A diretoria do Paraná foi ao Rio de Janeiro atrás de um significativo aporte financeiro para a disputa da Série B com início no dia 8 de maio. Cobrou dívidas de Flamengo e Vasco e ainda foi tratar do rateio das cotas de televisão. Voltou da viagem com a promessa dos devedores e decréscimo na receita pela transmissão dos jogos.
Na noite de segunda-feira, Aurival Correia e Márcio Villela, respectivamente presidente e vice do clube, tiveram uma conversa com José Hamilton Mandarino, vice-presidente vascaíno. A ideia era acertar as prestações em atraso da venda do atacante Rodrigo Pimpão, no início do ano.
"Eles prometeram que vão colocar em dia as duas parcelas em atraso agora no começo de abril", garante Correia. O dirigente não quis comentar o valor esperado. Porém, especula-se que o jogador deixou a Vila Capanema por R$ 1,7 milhão, em oito vezes.
Ontem à tarde foi a vez de dar um pulo na Gávea para tratar, ainda, da transferência do meia Éverton ao Rubro-Negro carioca, no ano passado. No acerto, o Flamengo emprestou Fabrício, Rômulo, Éder e Camacho ao Tricolor; e comprometeu-se a pagar os salários.
Mas não foi o que aconteceu. O Paraná acabou arcando com tudo e, naturalmente, agora exige o reembolso. E apesar de ter ouvido a mesma promessa outras vezes, acredita que desta vez será diferente. "Sei dos problemas financeiros, mas logo tudo estará resolvido", diz Aurival Correia.
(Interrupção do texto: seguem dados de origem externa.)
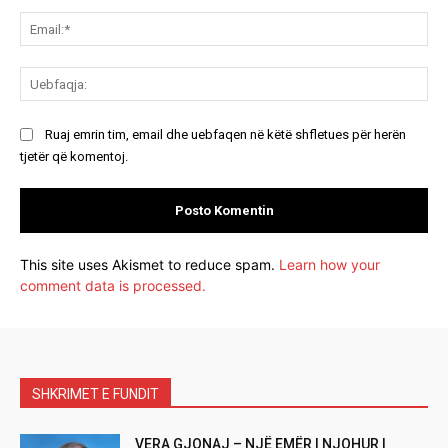
Ema
Ue
Ruaj emrin tim, email dhe uebfaqen në këtë shfletues për herën
tjetër që komentoj.
This site uses Akismet to reduce spam.
Learn how your
comment data is processed.
SHKRIMET E FUNDIT
VERA GJONAJ – NJË EMËR I NJOHUR I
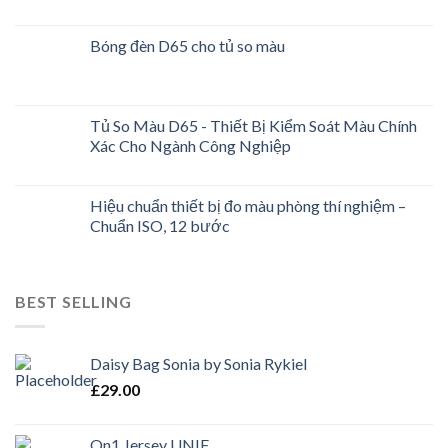
Bóng đèn D65 cho tủ so màu
Tủ So Màu D65 - Thiết Bị Kiểm Soát Màu Chính
Xác Cho Ngành Công Nghiệp
Hiệu chuẩn thiết bị đo màu phòng thí nghiệm –
Chuẩn ISO, 12 bước
BEST SELLING
Daisy Bag Sonia by Sonia Rykiel
£
29.00
On1 Jersey UNIF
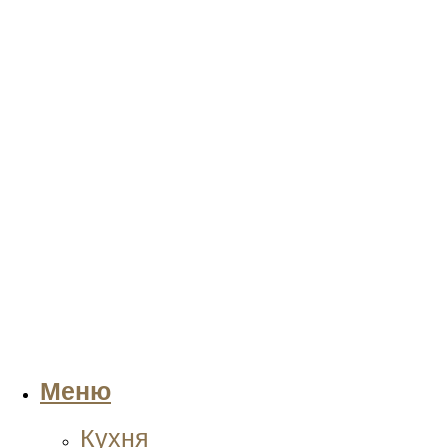
Меню
Кухня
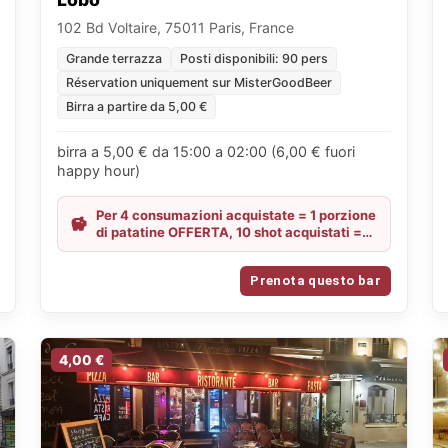
102 Bd Voltaire, 75011 Paris, France
Grande terrazza
Posti disponibili: 90 pers
Réservation uniquement sur MisterGoodBeer
Birra a partire da 5,00 €
birra a 5,00 € da 15:00 a 02:00 (6,00 € fuori
happy hour)
Per 4 consumazioni acquistate = 1 porzione
di patatine OFFERTA, 10 shot acquistati =
10 shot OFFERTI
Prenota questo bar
4,00 €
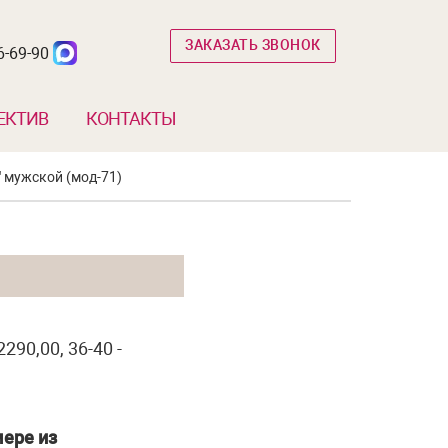
ЗАКАЗАТЬ ЗВОНОК
6-69-90
ЕКТИВ
КОНТАКТЫ
 мужской (мод-71)
290,00, 36-40 -
ере из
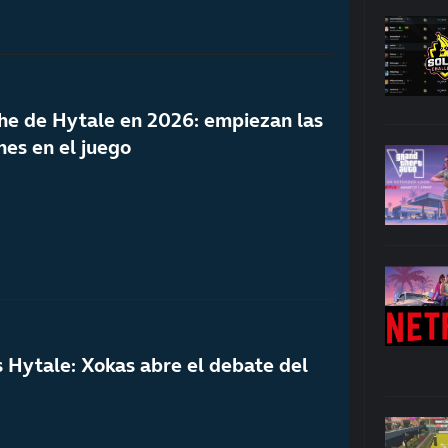
he de Hytale en 2026: empiezan las
nes en el juego
s Hytale: Xokas abre el debate del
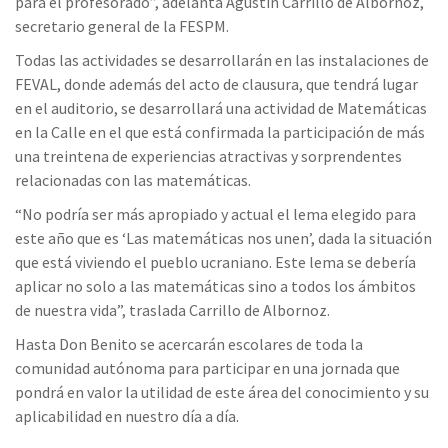
para el profesorado”, adelanta Agustín Carrillo de Albornoz,
secretario general de la FESPM.
Todas las actividades se desarrollarán en las instalaciones de
FEVAL, donde además del acto de clausura, que tendrá lugar
en el auditorio, se desarrollará una actividad de Matemáticas
en la Calle en el que está confirmada la participación de más
una treintena de experiencias atractivas y sorprendentes
relacionadas con las matemáticas.
“No podría ser más apropiado y actual el lema elegido para
este año que es ‘Las matemáticas nos unen’, dada la situación
que está viviendo el pueblo ucraniano. Este lema se debería
aplicar no solo a las matemáticas sino a todos los ámbitos
de nuestra vida”, traslada Carrillo de Albornoz.
Hasta Don Benito se acercarán escolares de toda la
comunidad autónoma para participar en una jornada que
pondrá en valor la utilidad de este área del conocimiento y su
aplicabilidad en nuestro día a día.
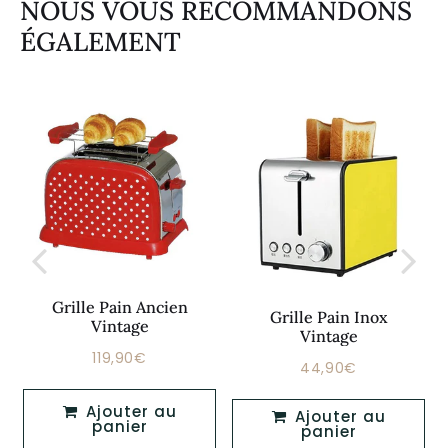
NOUS VOUS RECOMMANDONS
ÉGALEMENT
Grille Pain Ancien
Grille Pain Inox
Vintage
Vintage
119,90€
Prix
119,90€
44,90€
Prix
44,90€
régulier
régulier
Ajouter au
Ajouter au
panier
panier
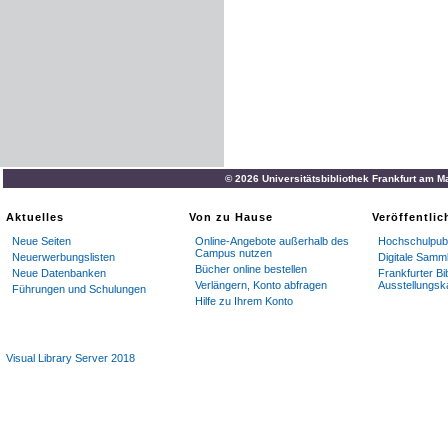
© 2026 Universitätsbibliothek Frankfurt am M
Aktuelles
Von zu Hause
Veröffentli
Neue Seiten
Online-Angebote außerhalb des
Hochschulpubl
Campus nutzen
Neuerwerbungslisten
Digitale Samm
Bücher online bestellen
Neue Datenbanken
Frankfurter Bi
Verlängern, Konto abfragen
Ausstellungsk
Führungen und Schulungen
Hilfe zu Ihrem Konto
Visual Library Server 2018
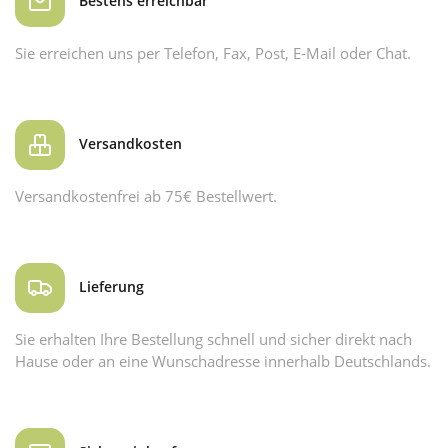
Bestens erreichbar
Sie erreichen uns per Telefon, Fax, Post, E-Mail oder Chat.
Versandkosten
Versandkostenfrei ab 75€ Bestellwert.
Lieferung
Sie erhalten Ihre Bestellung schnell und sicher direkt nach
Hause oder an eine Wunschadresse innerhalb Deutschlands.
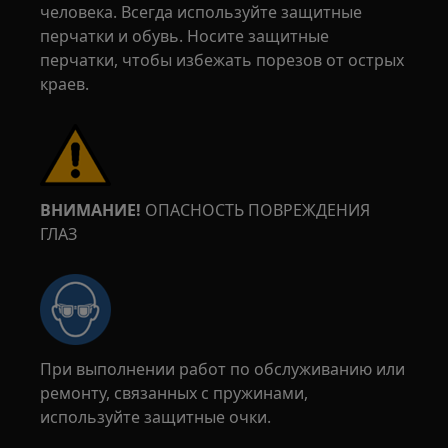
человека. Всегда используйте защитные
перчатки и обувь. Носите защитные
перчатки, чтобы избежать порезов от острых
краев.
ВНИМАНИЕ!
ОПАСНОСТЬ ПОВРЕЖДЕНИЯ
ГЛАЗ
При выполнении работ по обслуживанию или
ремонту, связанных с пружинами,
используйте защитные очки.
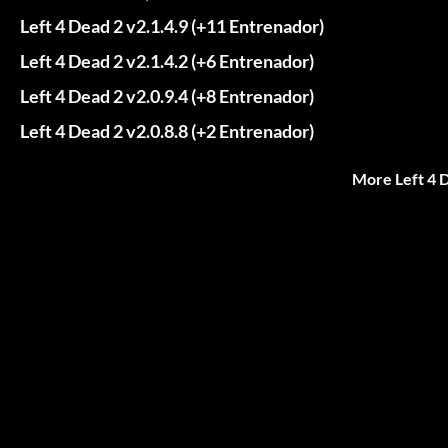
Left 4 Dead 2 v2.1.4.9 (+11 Entrenador)
Left 4 Dead 2 v2.1.4.2 (+6 Entrenador)
Left 4 Dead 2 v2.0.9.4 (+8 Entrenador)
Left 4 Dead 2 v2.0.8.8 (+2 Entrenador)
More Left 4 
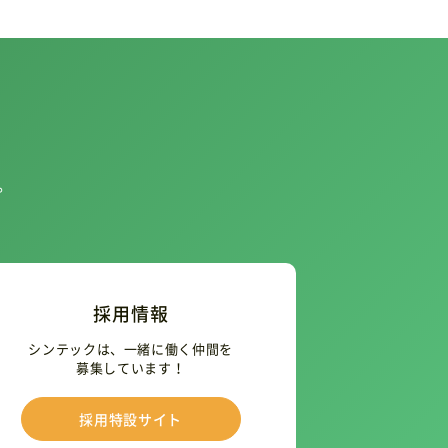
。
採用情報
シンテックは、一緒に働く仲間を
募集しています！
採用特設サイト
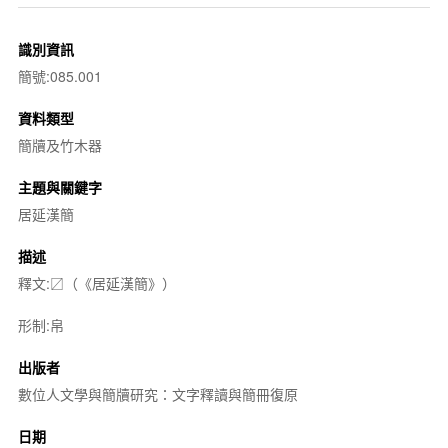
識別資訊
簡號:085.001
資料類型
簡牘及竹木器
主題與關鍵字
居延漢簡
描述
釋文:〼（《居延漢簡》）
形制:帛
出版者
數位人文學與簡牘研究：文字釋讀與簡冊復原
日期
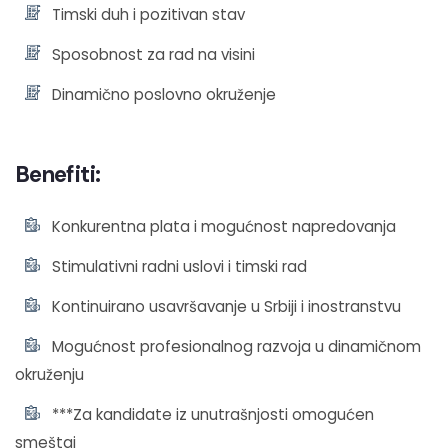
Timski duh i pozitivan stav
Sposobnost za rad na visini
Dinamično poslovno okruženje
Benefiti:
Konkurentna plata i mogućnost napredovanja
Stimulativni radni uslovi i timski rad
Kontinuirano usavršavanje u Srbiji i inostranstvu
Mogućnost profesionalnog razvoja u dinamičnom
okruženju
***Za kandidate iz unutrašnjosti omogućen
smeštaj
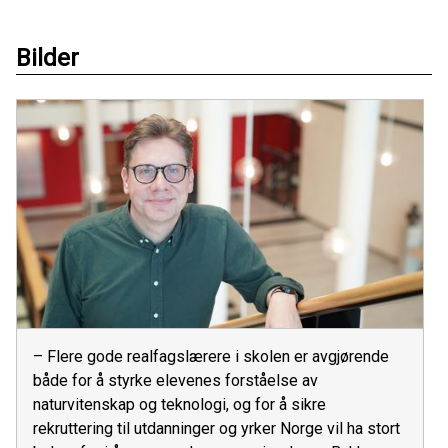
Bilder
– Flere gode realfagslærere i skolen er avgjørende
både for å styrke elevenes forståelse av
naturvitenskap og teknologi, og for å sikre
rekruttering til utdanninger og yrker Norge vil ha stort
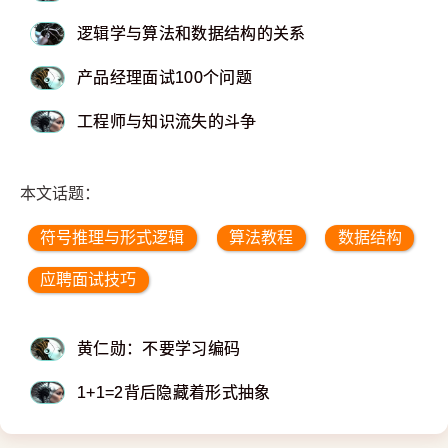
逻辑学与算法和数据结构的关系
产品经理面试100个问题
工程师与知识流失的斗争
本文话题：
符号推理与形式逻辑
算法教程
数据结构
应聘面试技巧
黄仁勋：不要学习编码
1+1=2背后隐藏着形式抽象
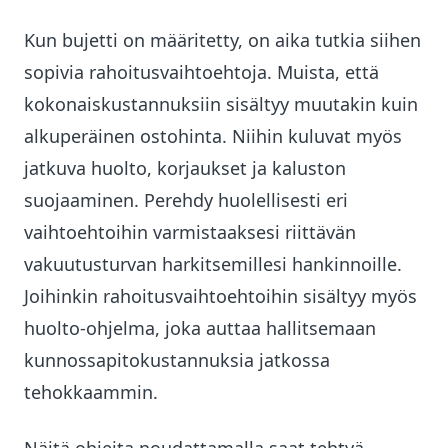
Kun bujetti on määritetty, on aika tutkia siihen
sopivia rahoitusvaihtoehtoja. Muista, että
kokonaiskustannuksiin sisältyy muutakin kuin
alkuperäinen ostohinta. Niihin kuluvat myös
jatkuva huolto, korjaukset ja kaluston
suojaaminen. Perehdy huolellisesti eri
vaihtoehtoihin varmistaaksesi riittävän
vakuutusturvan harkitsemillesi hankinnoille.
Joihinkin rahoitusvaihtoehtoihin sisältyy myös
huolto-ohjelma, joka auttaa hallitsemaan
kunnossapitokustannuksia jatkossa
tehokkaammin.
O dirigente, mais uma vez, optou por não confirmar, mas a dívida seria de R$ 380 mil.
A cobrança foi feita ao presidente interino do Mengo, Delair Dumbrosck, pois Márcio Braga está licenciado para tratar de problemas de saúde. Na conversa o Tricolor apresentou o que considera um ótimo argumento para, enfim, ver a cor da grana.
"Com a passagem pelo Paraná, eles conseguiram negociar o Fabrício (zagueiro) por 800 mil euros para o Hoffenheim, da Alemanha. Um dinheiro muito significativo", declara o presidente.
O crédito paranista com os clubes cariocas se torna ainda mais importante após a reviravolta na administração da Série B. Após reunião na noite de segunda-feira, a Confederação Brasileira de Futebol (CBF) chamou para si toda a organização da Segundona. Assim, sai de cena a FBA (Futebol Brasil Associados), até então responsável pelo assunto.
Com todos os contratos já assinados pelos clubes, o Paraná terá direito a R$ 600 mil. "Não era o que a gente gostaria (em 2008, a cota foi de R$ 620 mil). Mas é a CBF quem manda", comenta Correia.
Essa nova relação causou um certo receio na cúpula paranista. "A gente não sabe nem com quem falar na CBF. Imagine se o Paraná procurar o Ricardo Teixeira, ele nem atende. Teremos de abrir uma estrada enorme para chegar até ele", lamentou o dirigente.